I’m a final-year dual-degree student from IIT Madras and SRMIST, building at the intersection of AI and backend engineering. I’ve shipped production systems across three internships — from fine-tuning LLMs and building MLOps pipelines to leading AI product development at an IIT Madras startup.
Outside work, I’ve won hackathons, led a 1,000+ member AWS community, and contributed to a patent at IIT Madras.
RuTAG (Rural Technology Action Group) - IIT Madras
Chennai, India
Built and optimized deep learning models (ResNet-18, ViT) on multi-class agricultural image data, later extending to regression for continuous moisture estimation, achieving 89% accuracy in drying-stage classification for cardamom.
Integrated image-based predictions with load-cell weight data via a Raspberry Pi–based controller and real-time dashboard, and contributed to an end-to-end image-to-weaving automation system using OpenCV and CNNs, including work toward a filed provisional patent for an AI-driven heat-pump dryer system.

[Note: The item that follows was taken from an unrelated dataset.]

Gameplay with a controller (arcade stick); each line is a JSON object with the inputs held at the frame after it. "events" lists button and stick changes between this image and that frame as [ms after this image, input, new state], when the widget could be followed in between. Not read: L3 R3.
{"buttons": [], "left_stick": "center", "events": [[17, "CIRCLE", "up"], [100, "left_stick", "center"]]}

Zeex AI (IIT Madras Pre-Incubated Student Startup)
Chennai, India
Led the development of Z-Tracs, a traffic management system recognized in the final round of the CUMTA (Chennai Unified Metropolitan Transport Authority) Open Innovation Challenge. Led the creation of Z-Market, an AI-powered security analytics solution tailored for supermarkets, transforming surveillance systems into intelligence platforms.
Run Verve
Chennai, India
Led the backend and deployment intern team for the RunVerve application by building scalable microservices, developing and testing REST APIs using FastAPI and PostgreSQL, and managing AWS cloud infrastructure, Docker, and CI/CD workflows for real-time production deployment.
Developed ML models for fitness analytics and worked on VDocs, an NER-based system that extracts medicine, dosage, strength, and timing from prescriptions.
B.S.
GPA: 7.00
B.Tech.
GPA: 8.40
Fine-tuned Mistral-7B using QLoRA (PEFT) on 800 instruction samples, reducing training loss from 1.18 → 0.52 on a single Colab T4 GPU. Enabled memory-efficient training via 4-bit NF4 quantization, LoRA adapters, and gradient checkpointing.

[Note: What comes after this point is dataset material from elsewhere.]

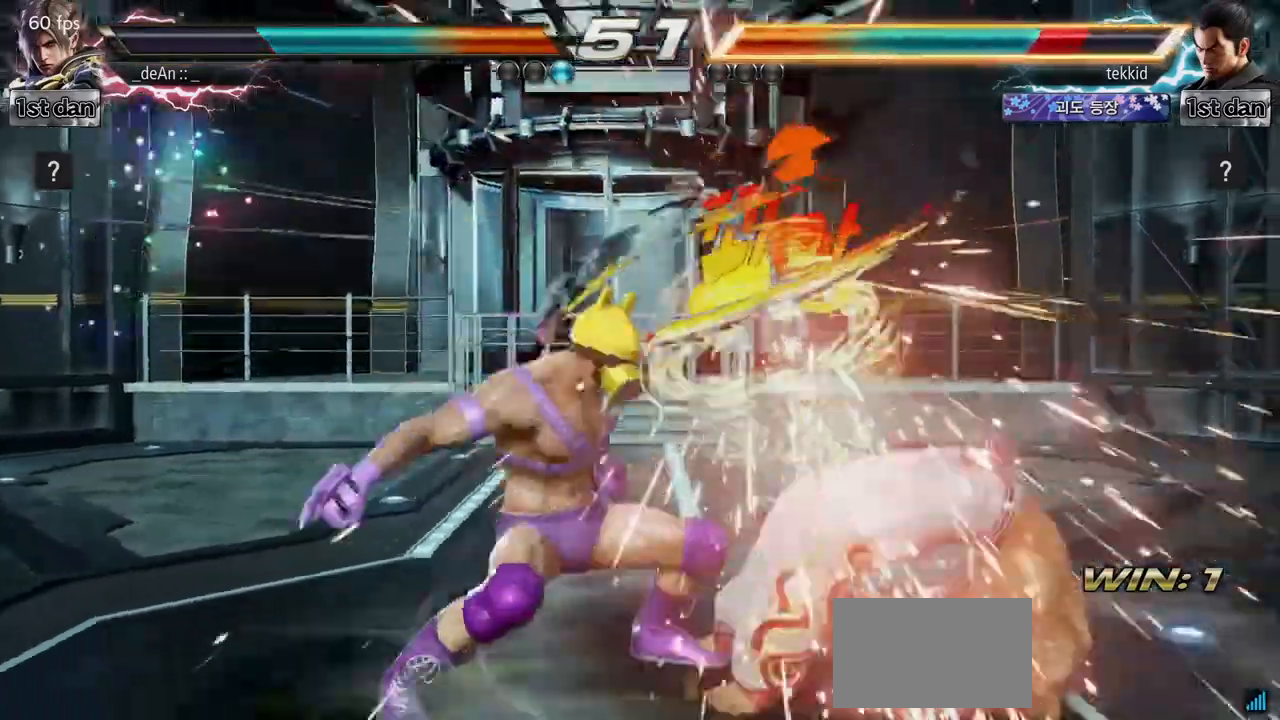
{"buttons": ["CROSS"], "left_stick": "right", "events": [[300, "left_stick", "right"], [350, "CROSS", "down"]]}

Augmented inference with a RAG pipeline using ChromaDB and sentence-transformers for context-aware responses; evaluated on 30 prompts with 70%+ improvement in response clarity vs base model.
Built a full-stack Zepto-style delivery platform with React frontend and FastAPI backend; Kafka-driven order state machine, Redis inventory cache for sub-10ms reads, and PostGIS nearest-store routing. Integrated Claude API for smart reorder suggestions and XGBoost demand forecasting; deployed on AWS via Docker with CI/CD.
Built an end-to-end MLOps pipeline to predict U.S. visa approvals using applicant demographic and employment data. Automated data ingestion and preprocessing with Apache Airflow; tracked experiments and model versions via MLflow. Containerized with Docker and deployed on AWS with CI/CD integration. Achieved 87% accuracy with continuous monitoring and automated retraining.
Agentic AI financial copilot
AI agent–based DeFi yield optimization protocol
Digital twin for predictive pipeline maintenance
Led a 1,000+ member AWS cloud community by organizing and hosting 7 technical events, including speaker sessions and hands-on workshops to help students learn AWS and cloud computing.
Coordinated sponsorships for Paradox at IIT Madras and contributed as event crew member at national-level AI and cloud conferences including TechXConf 2024 and Google Developer Groups (Chennai) Cloud Community Day.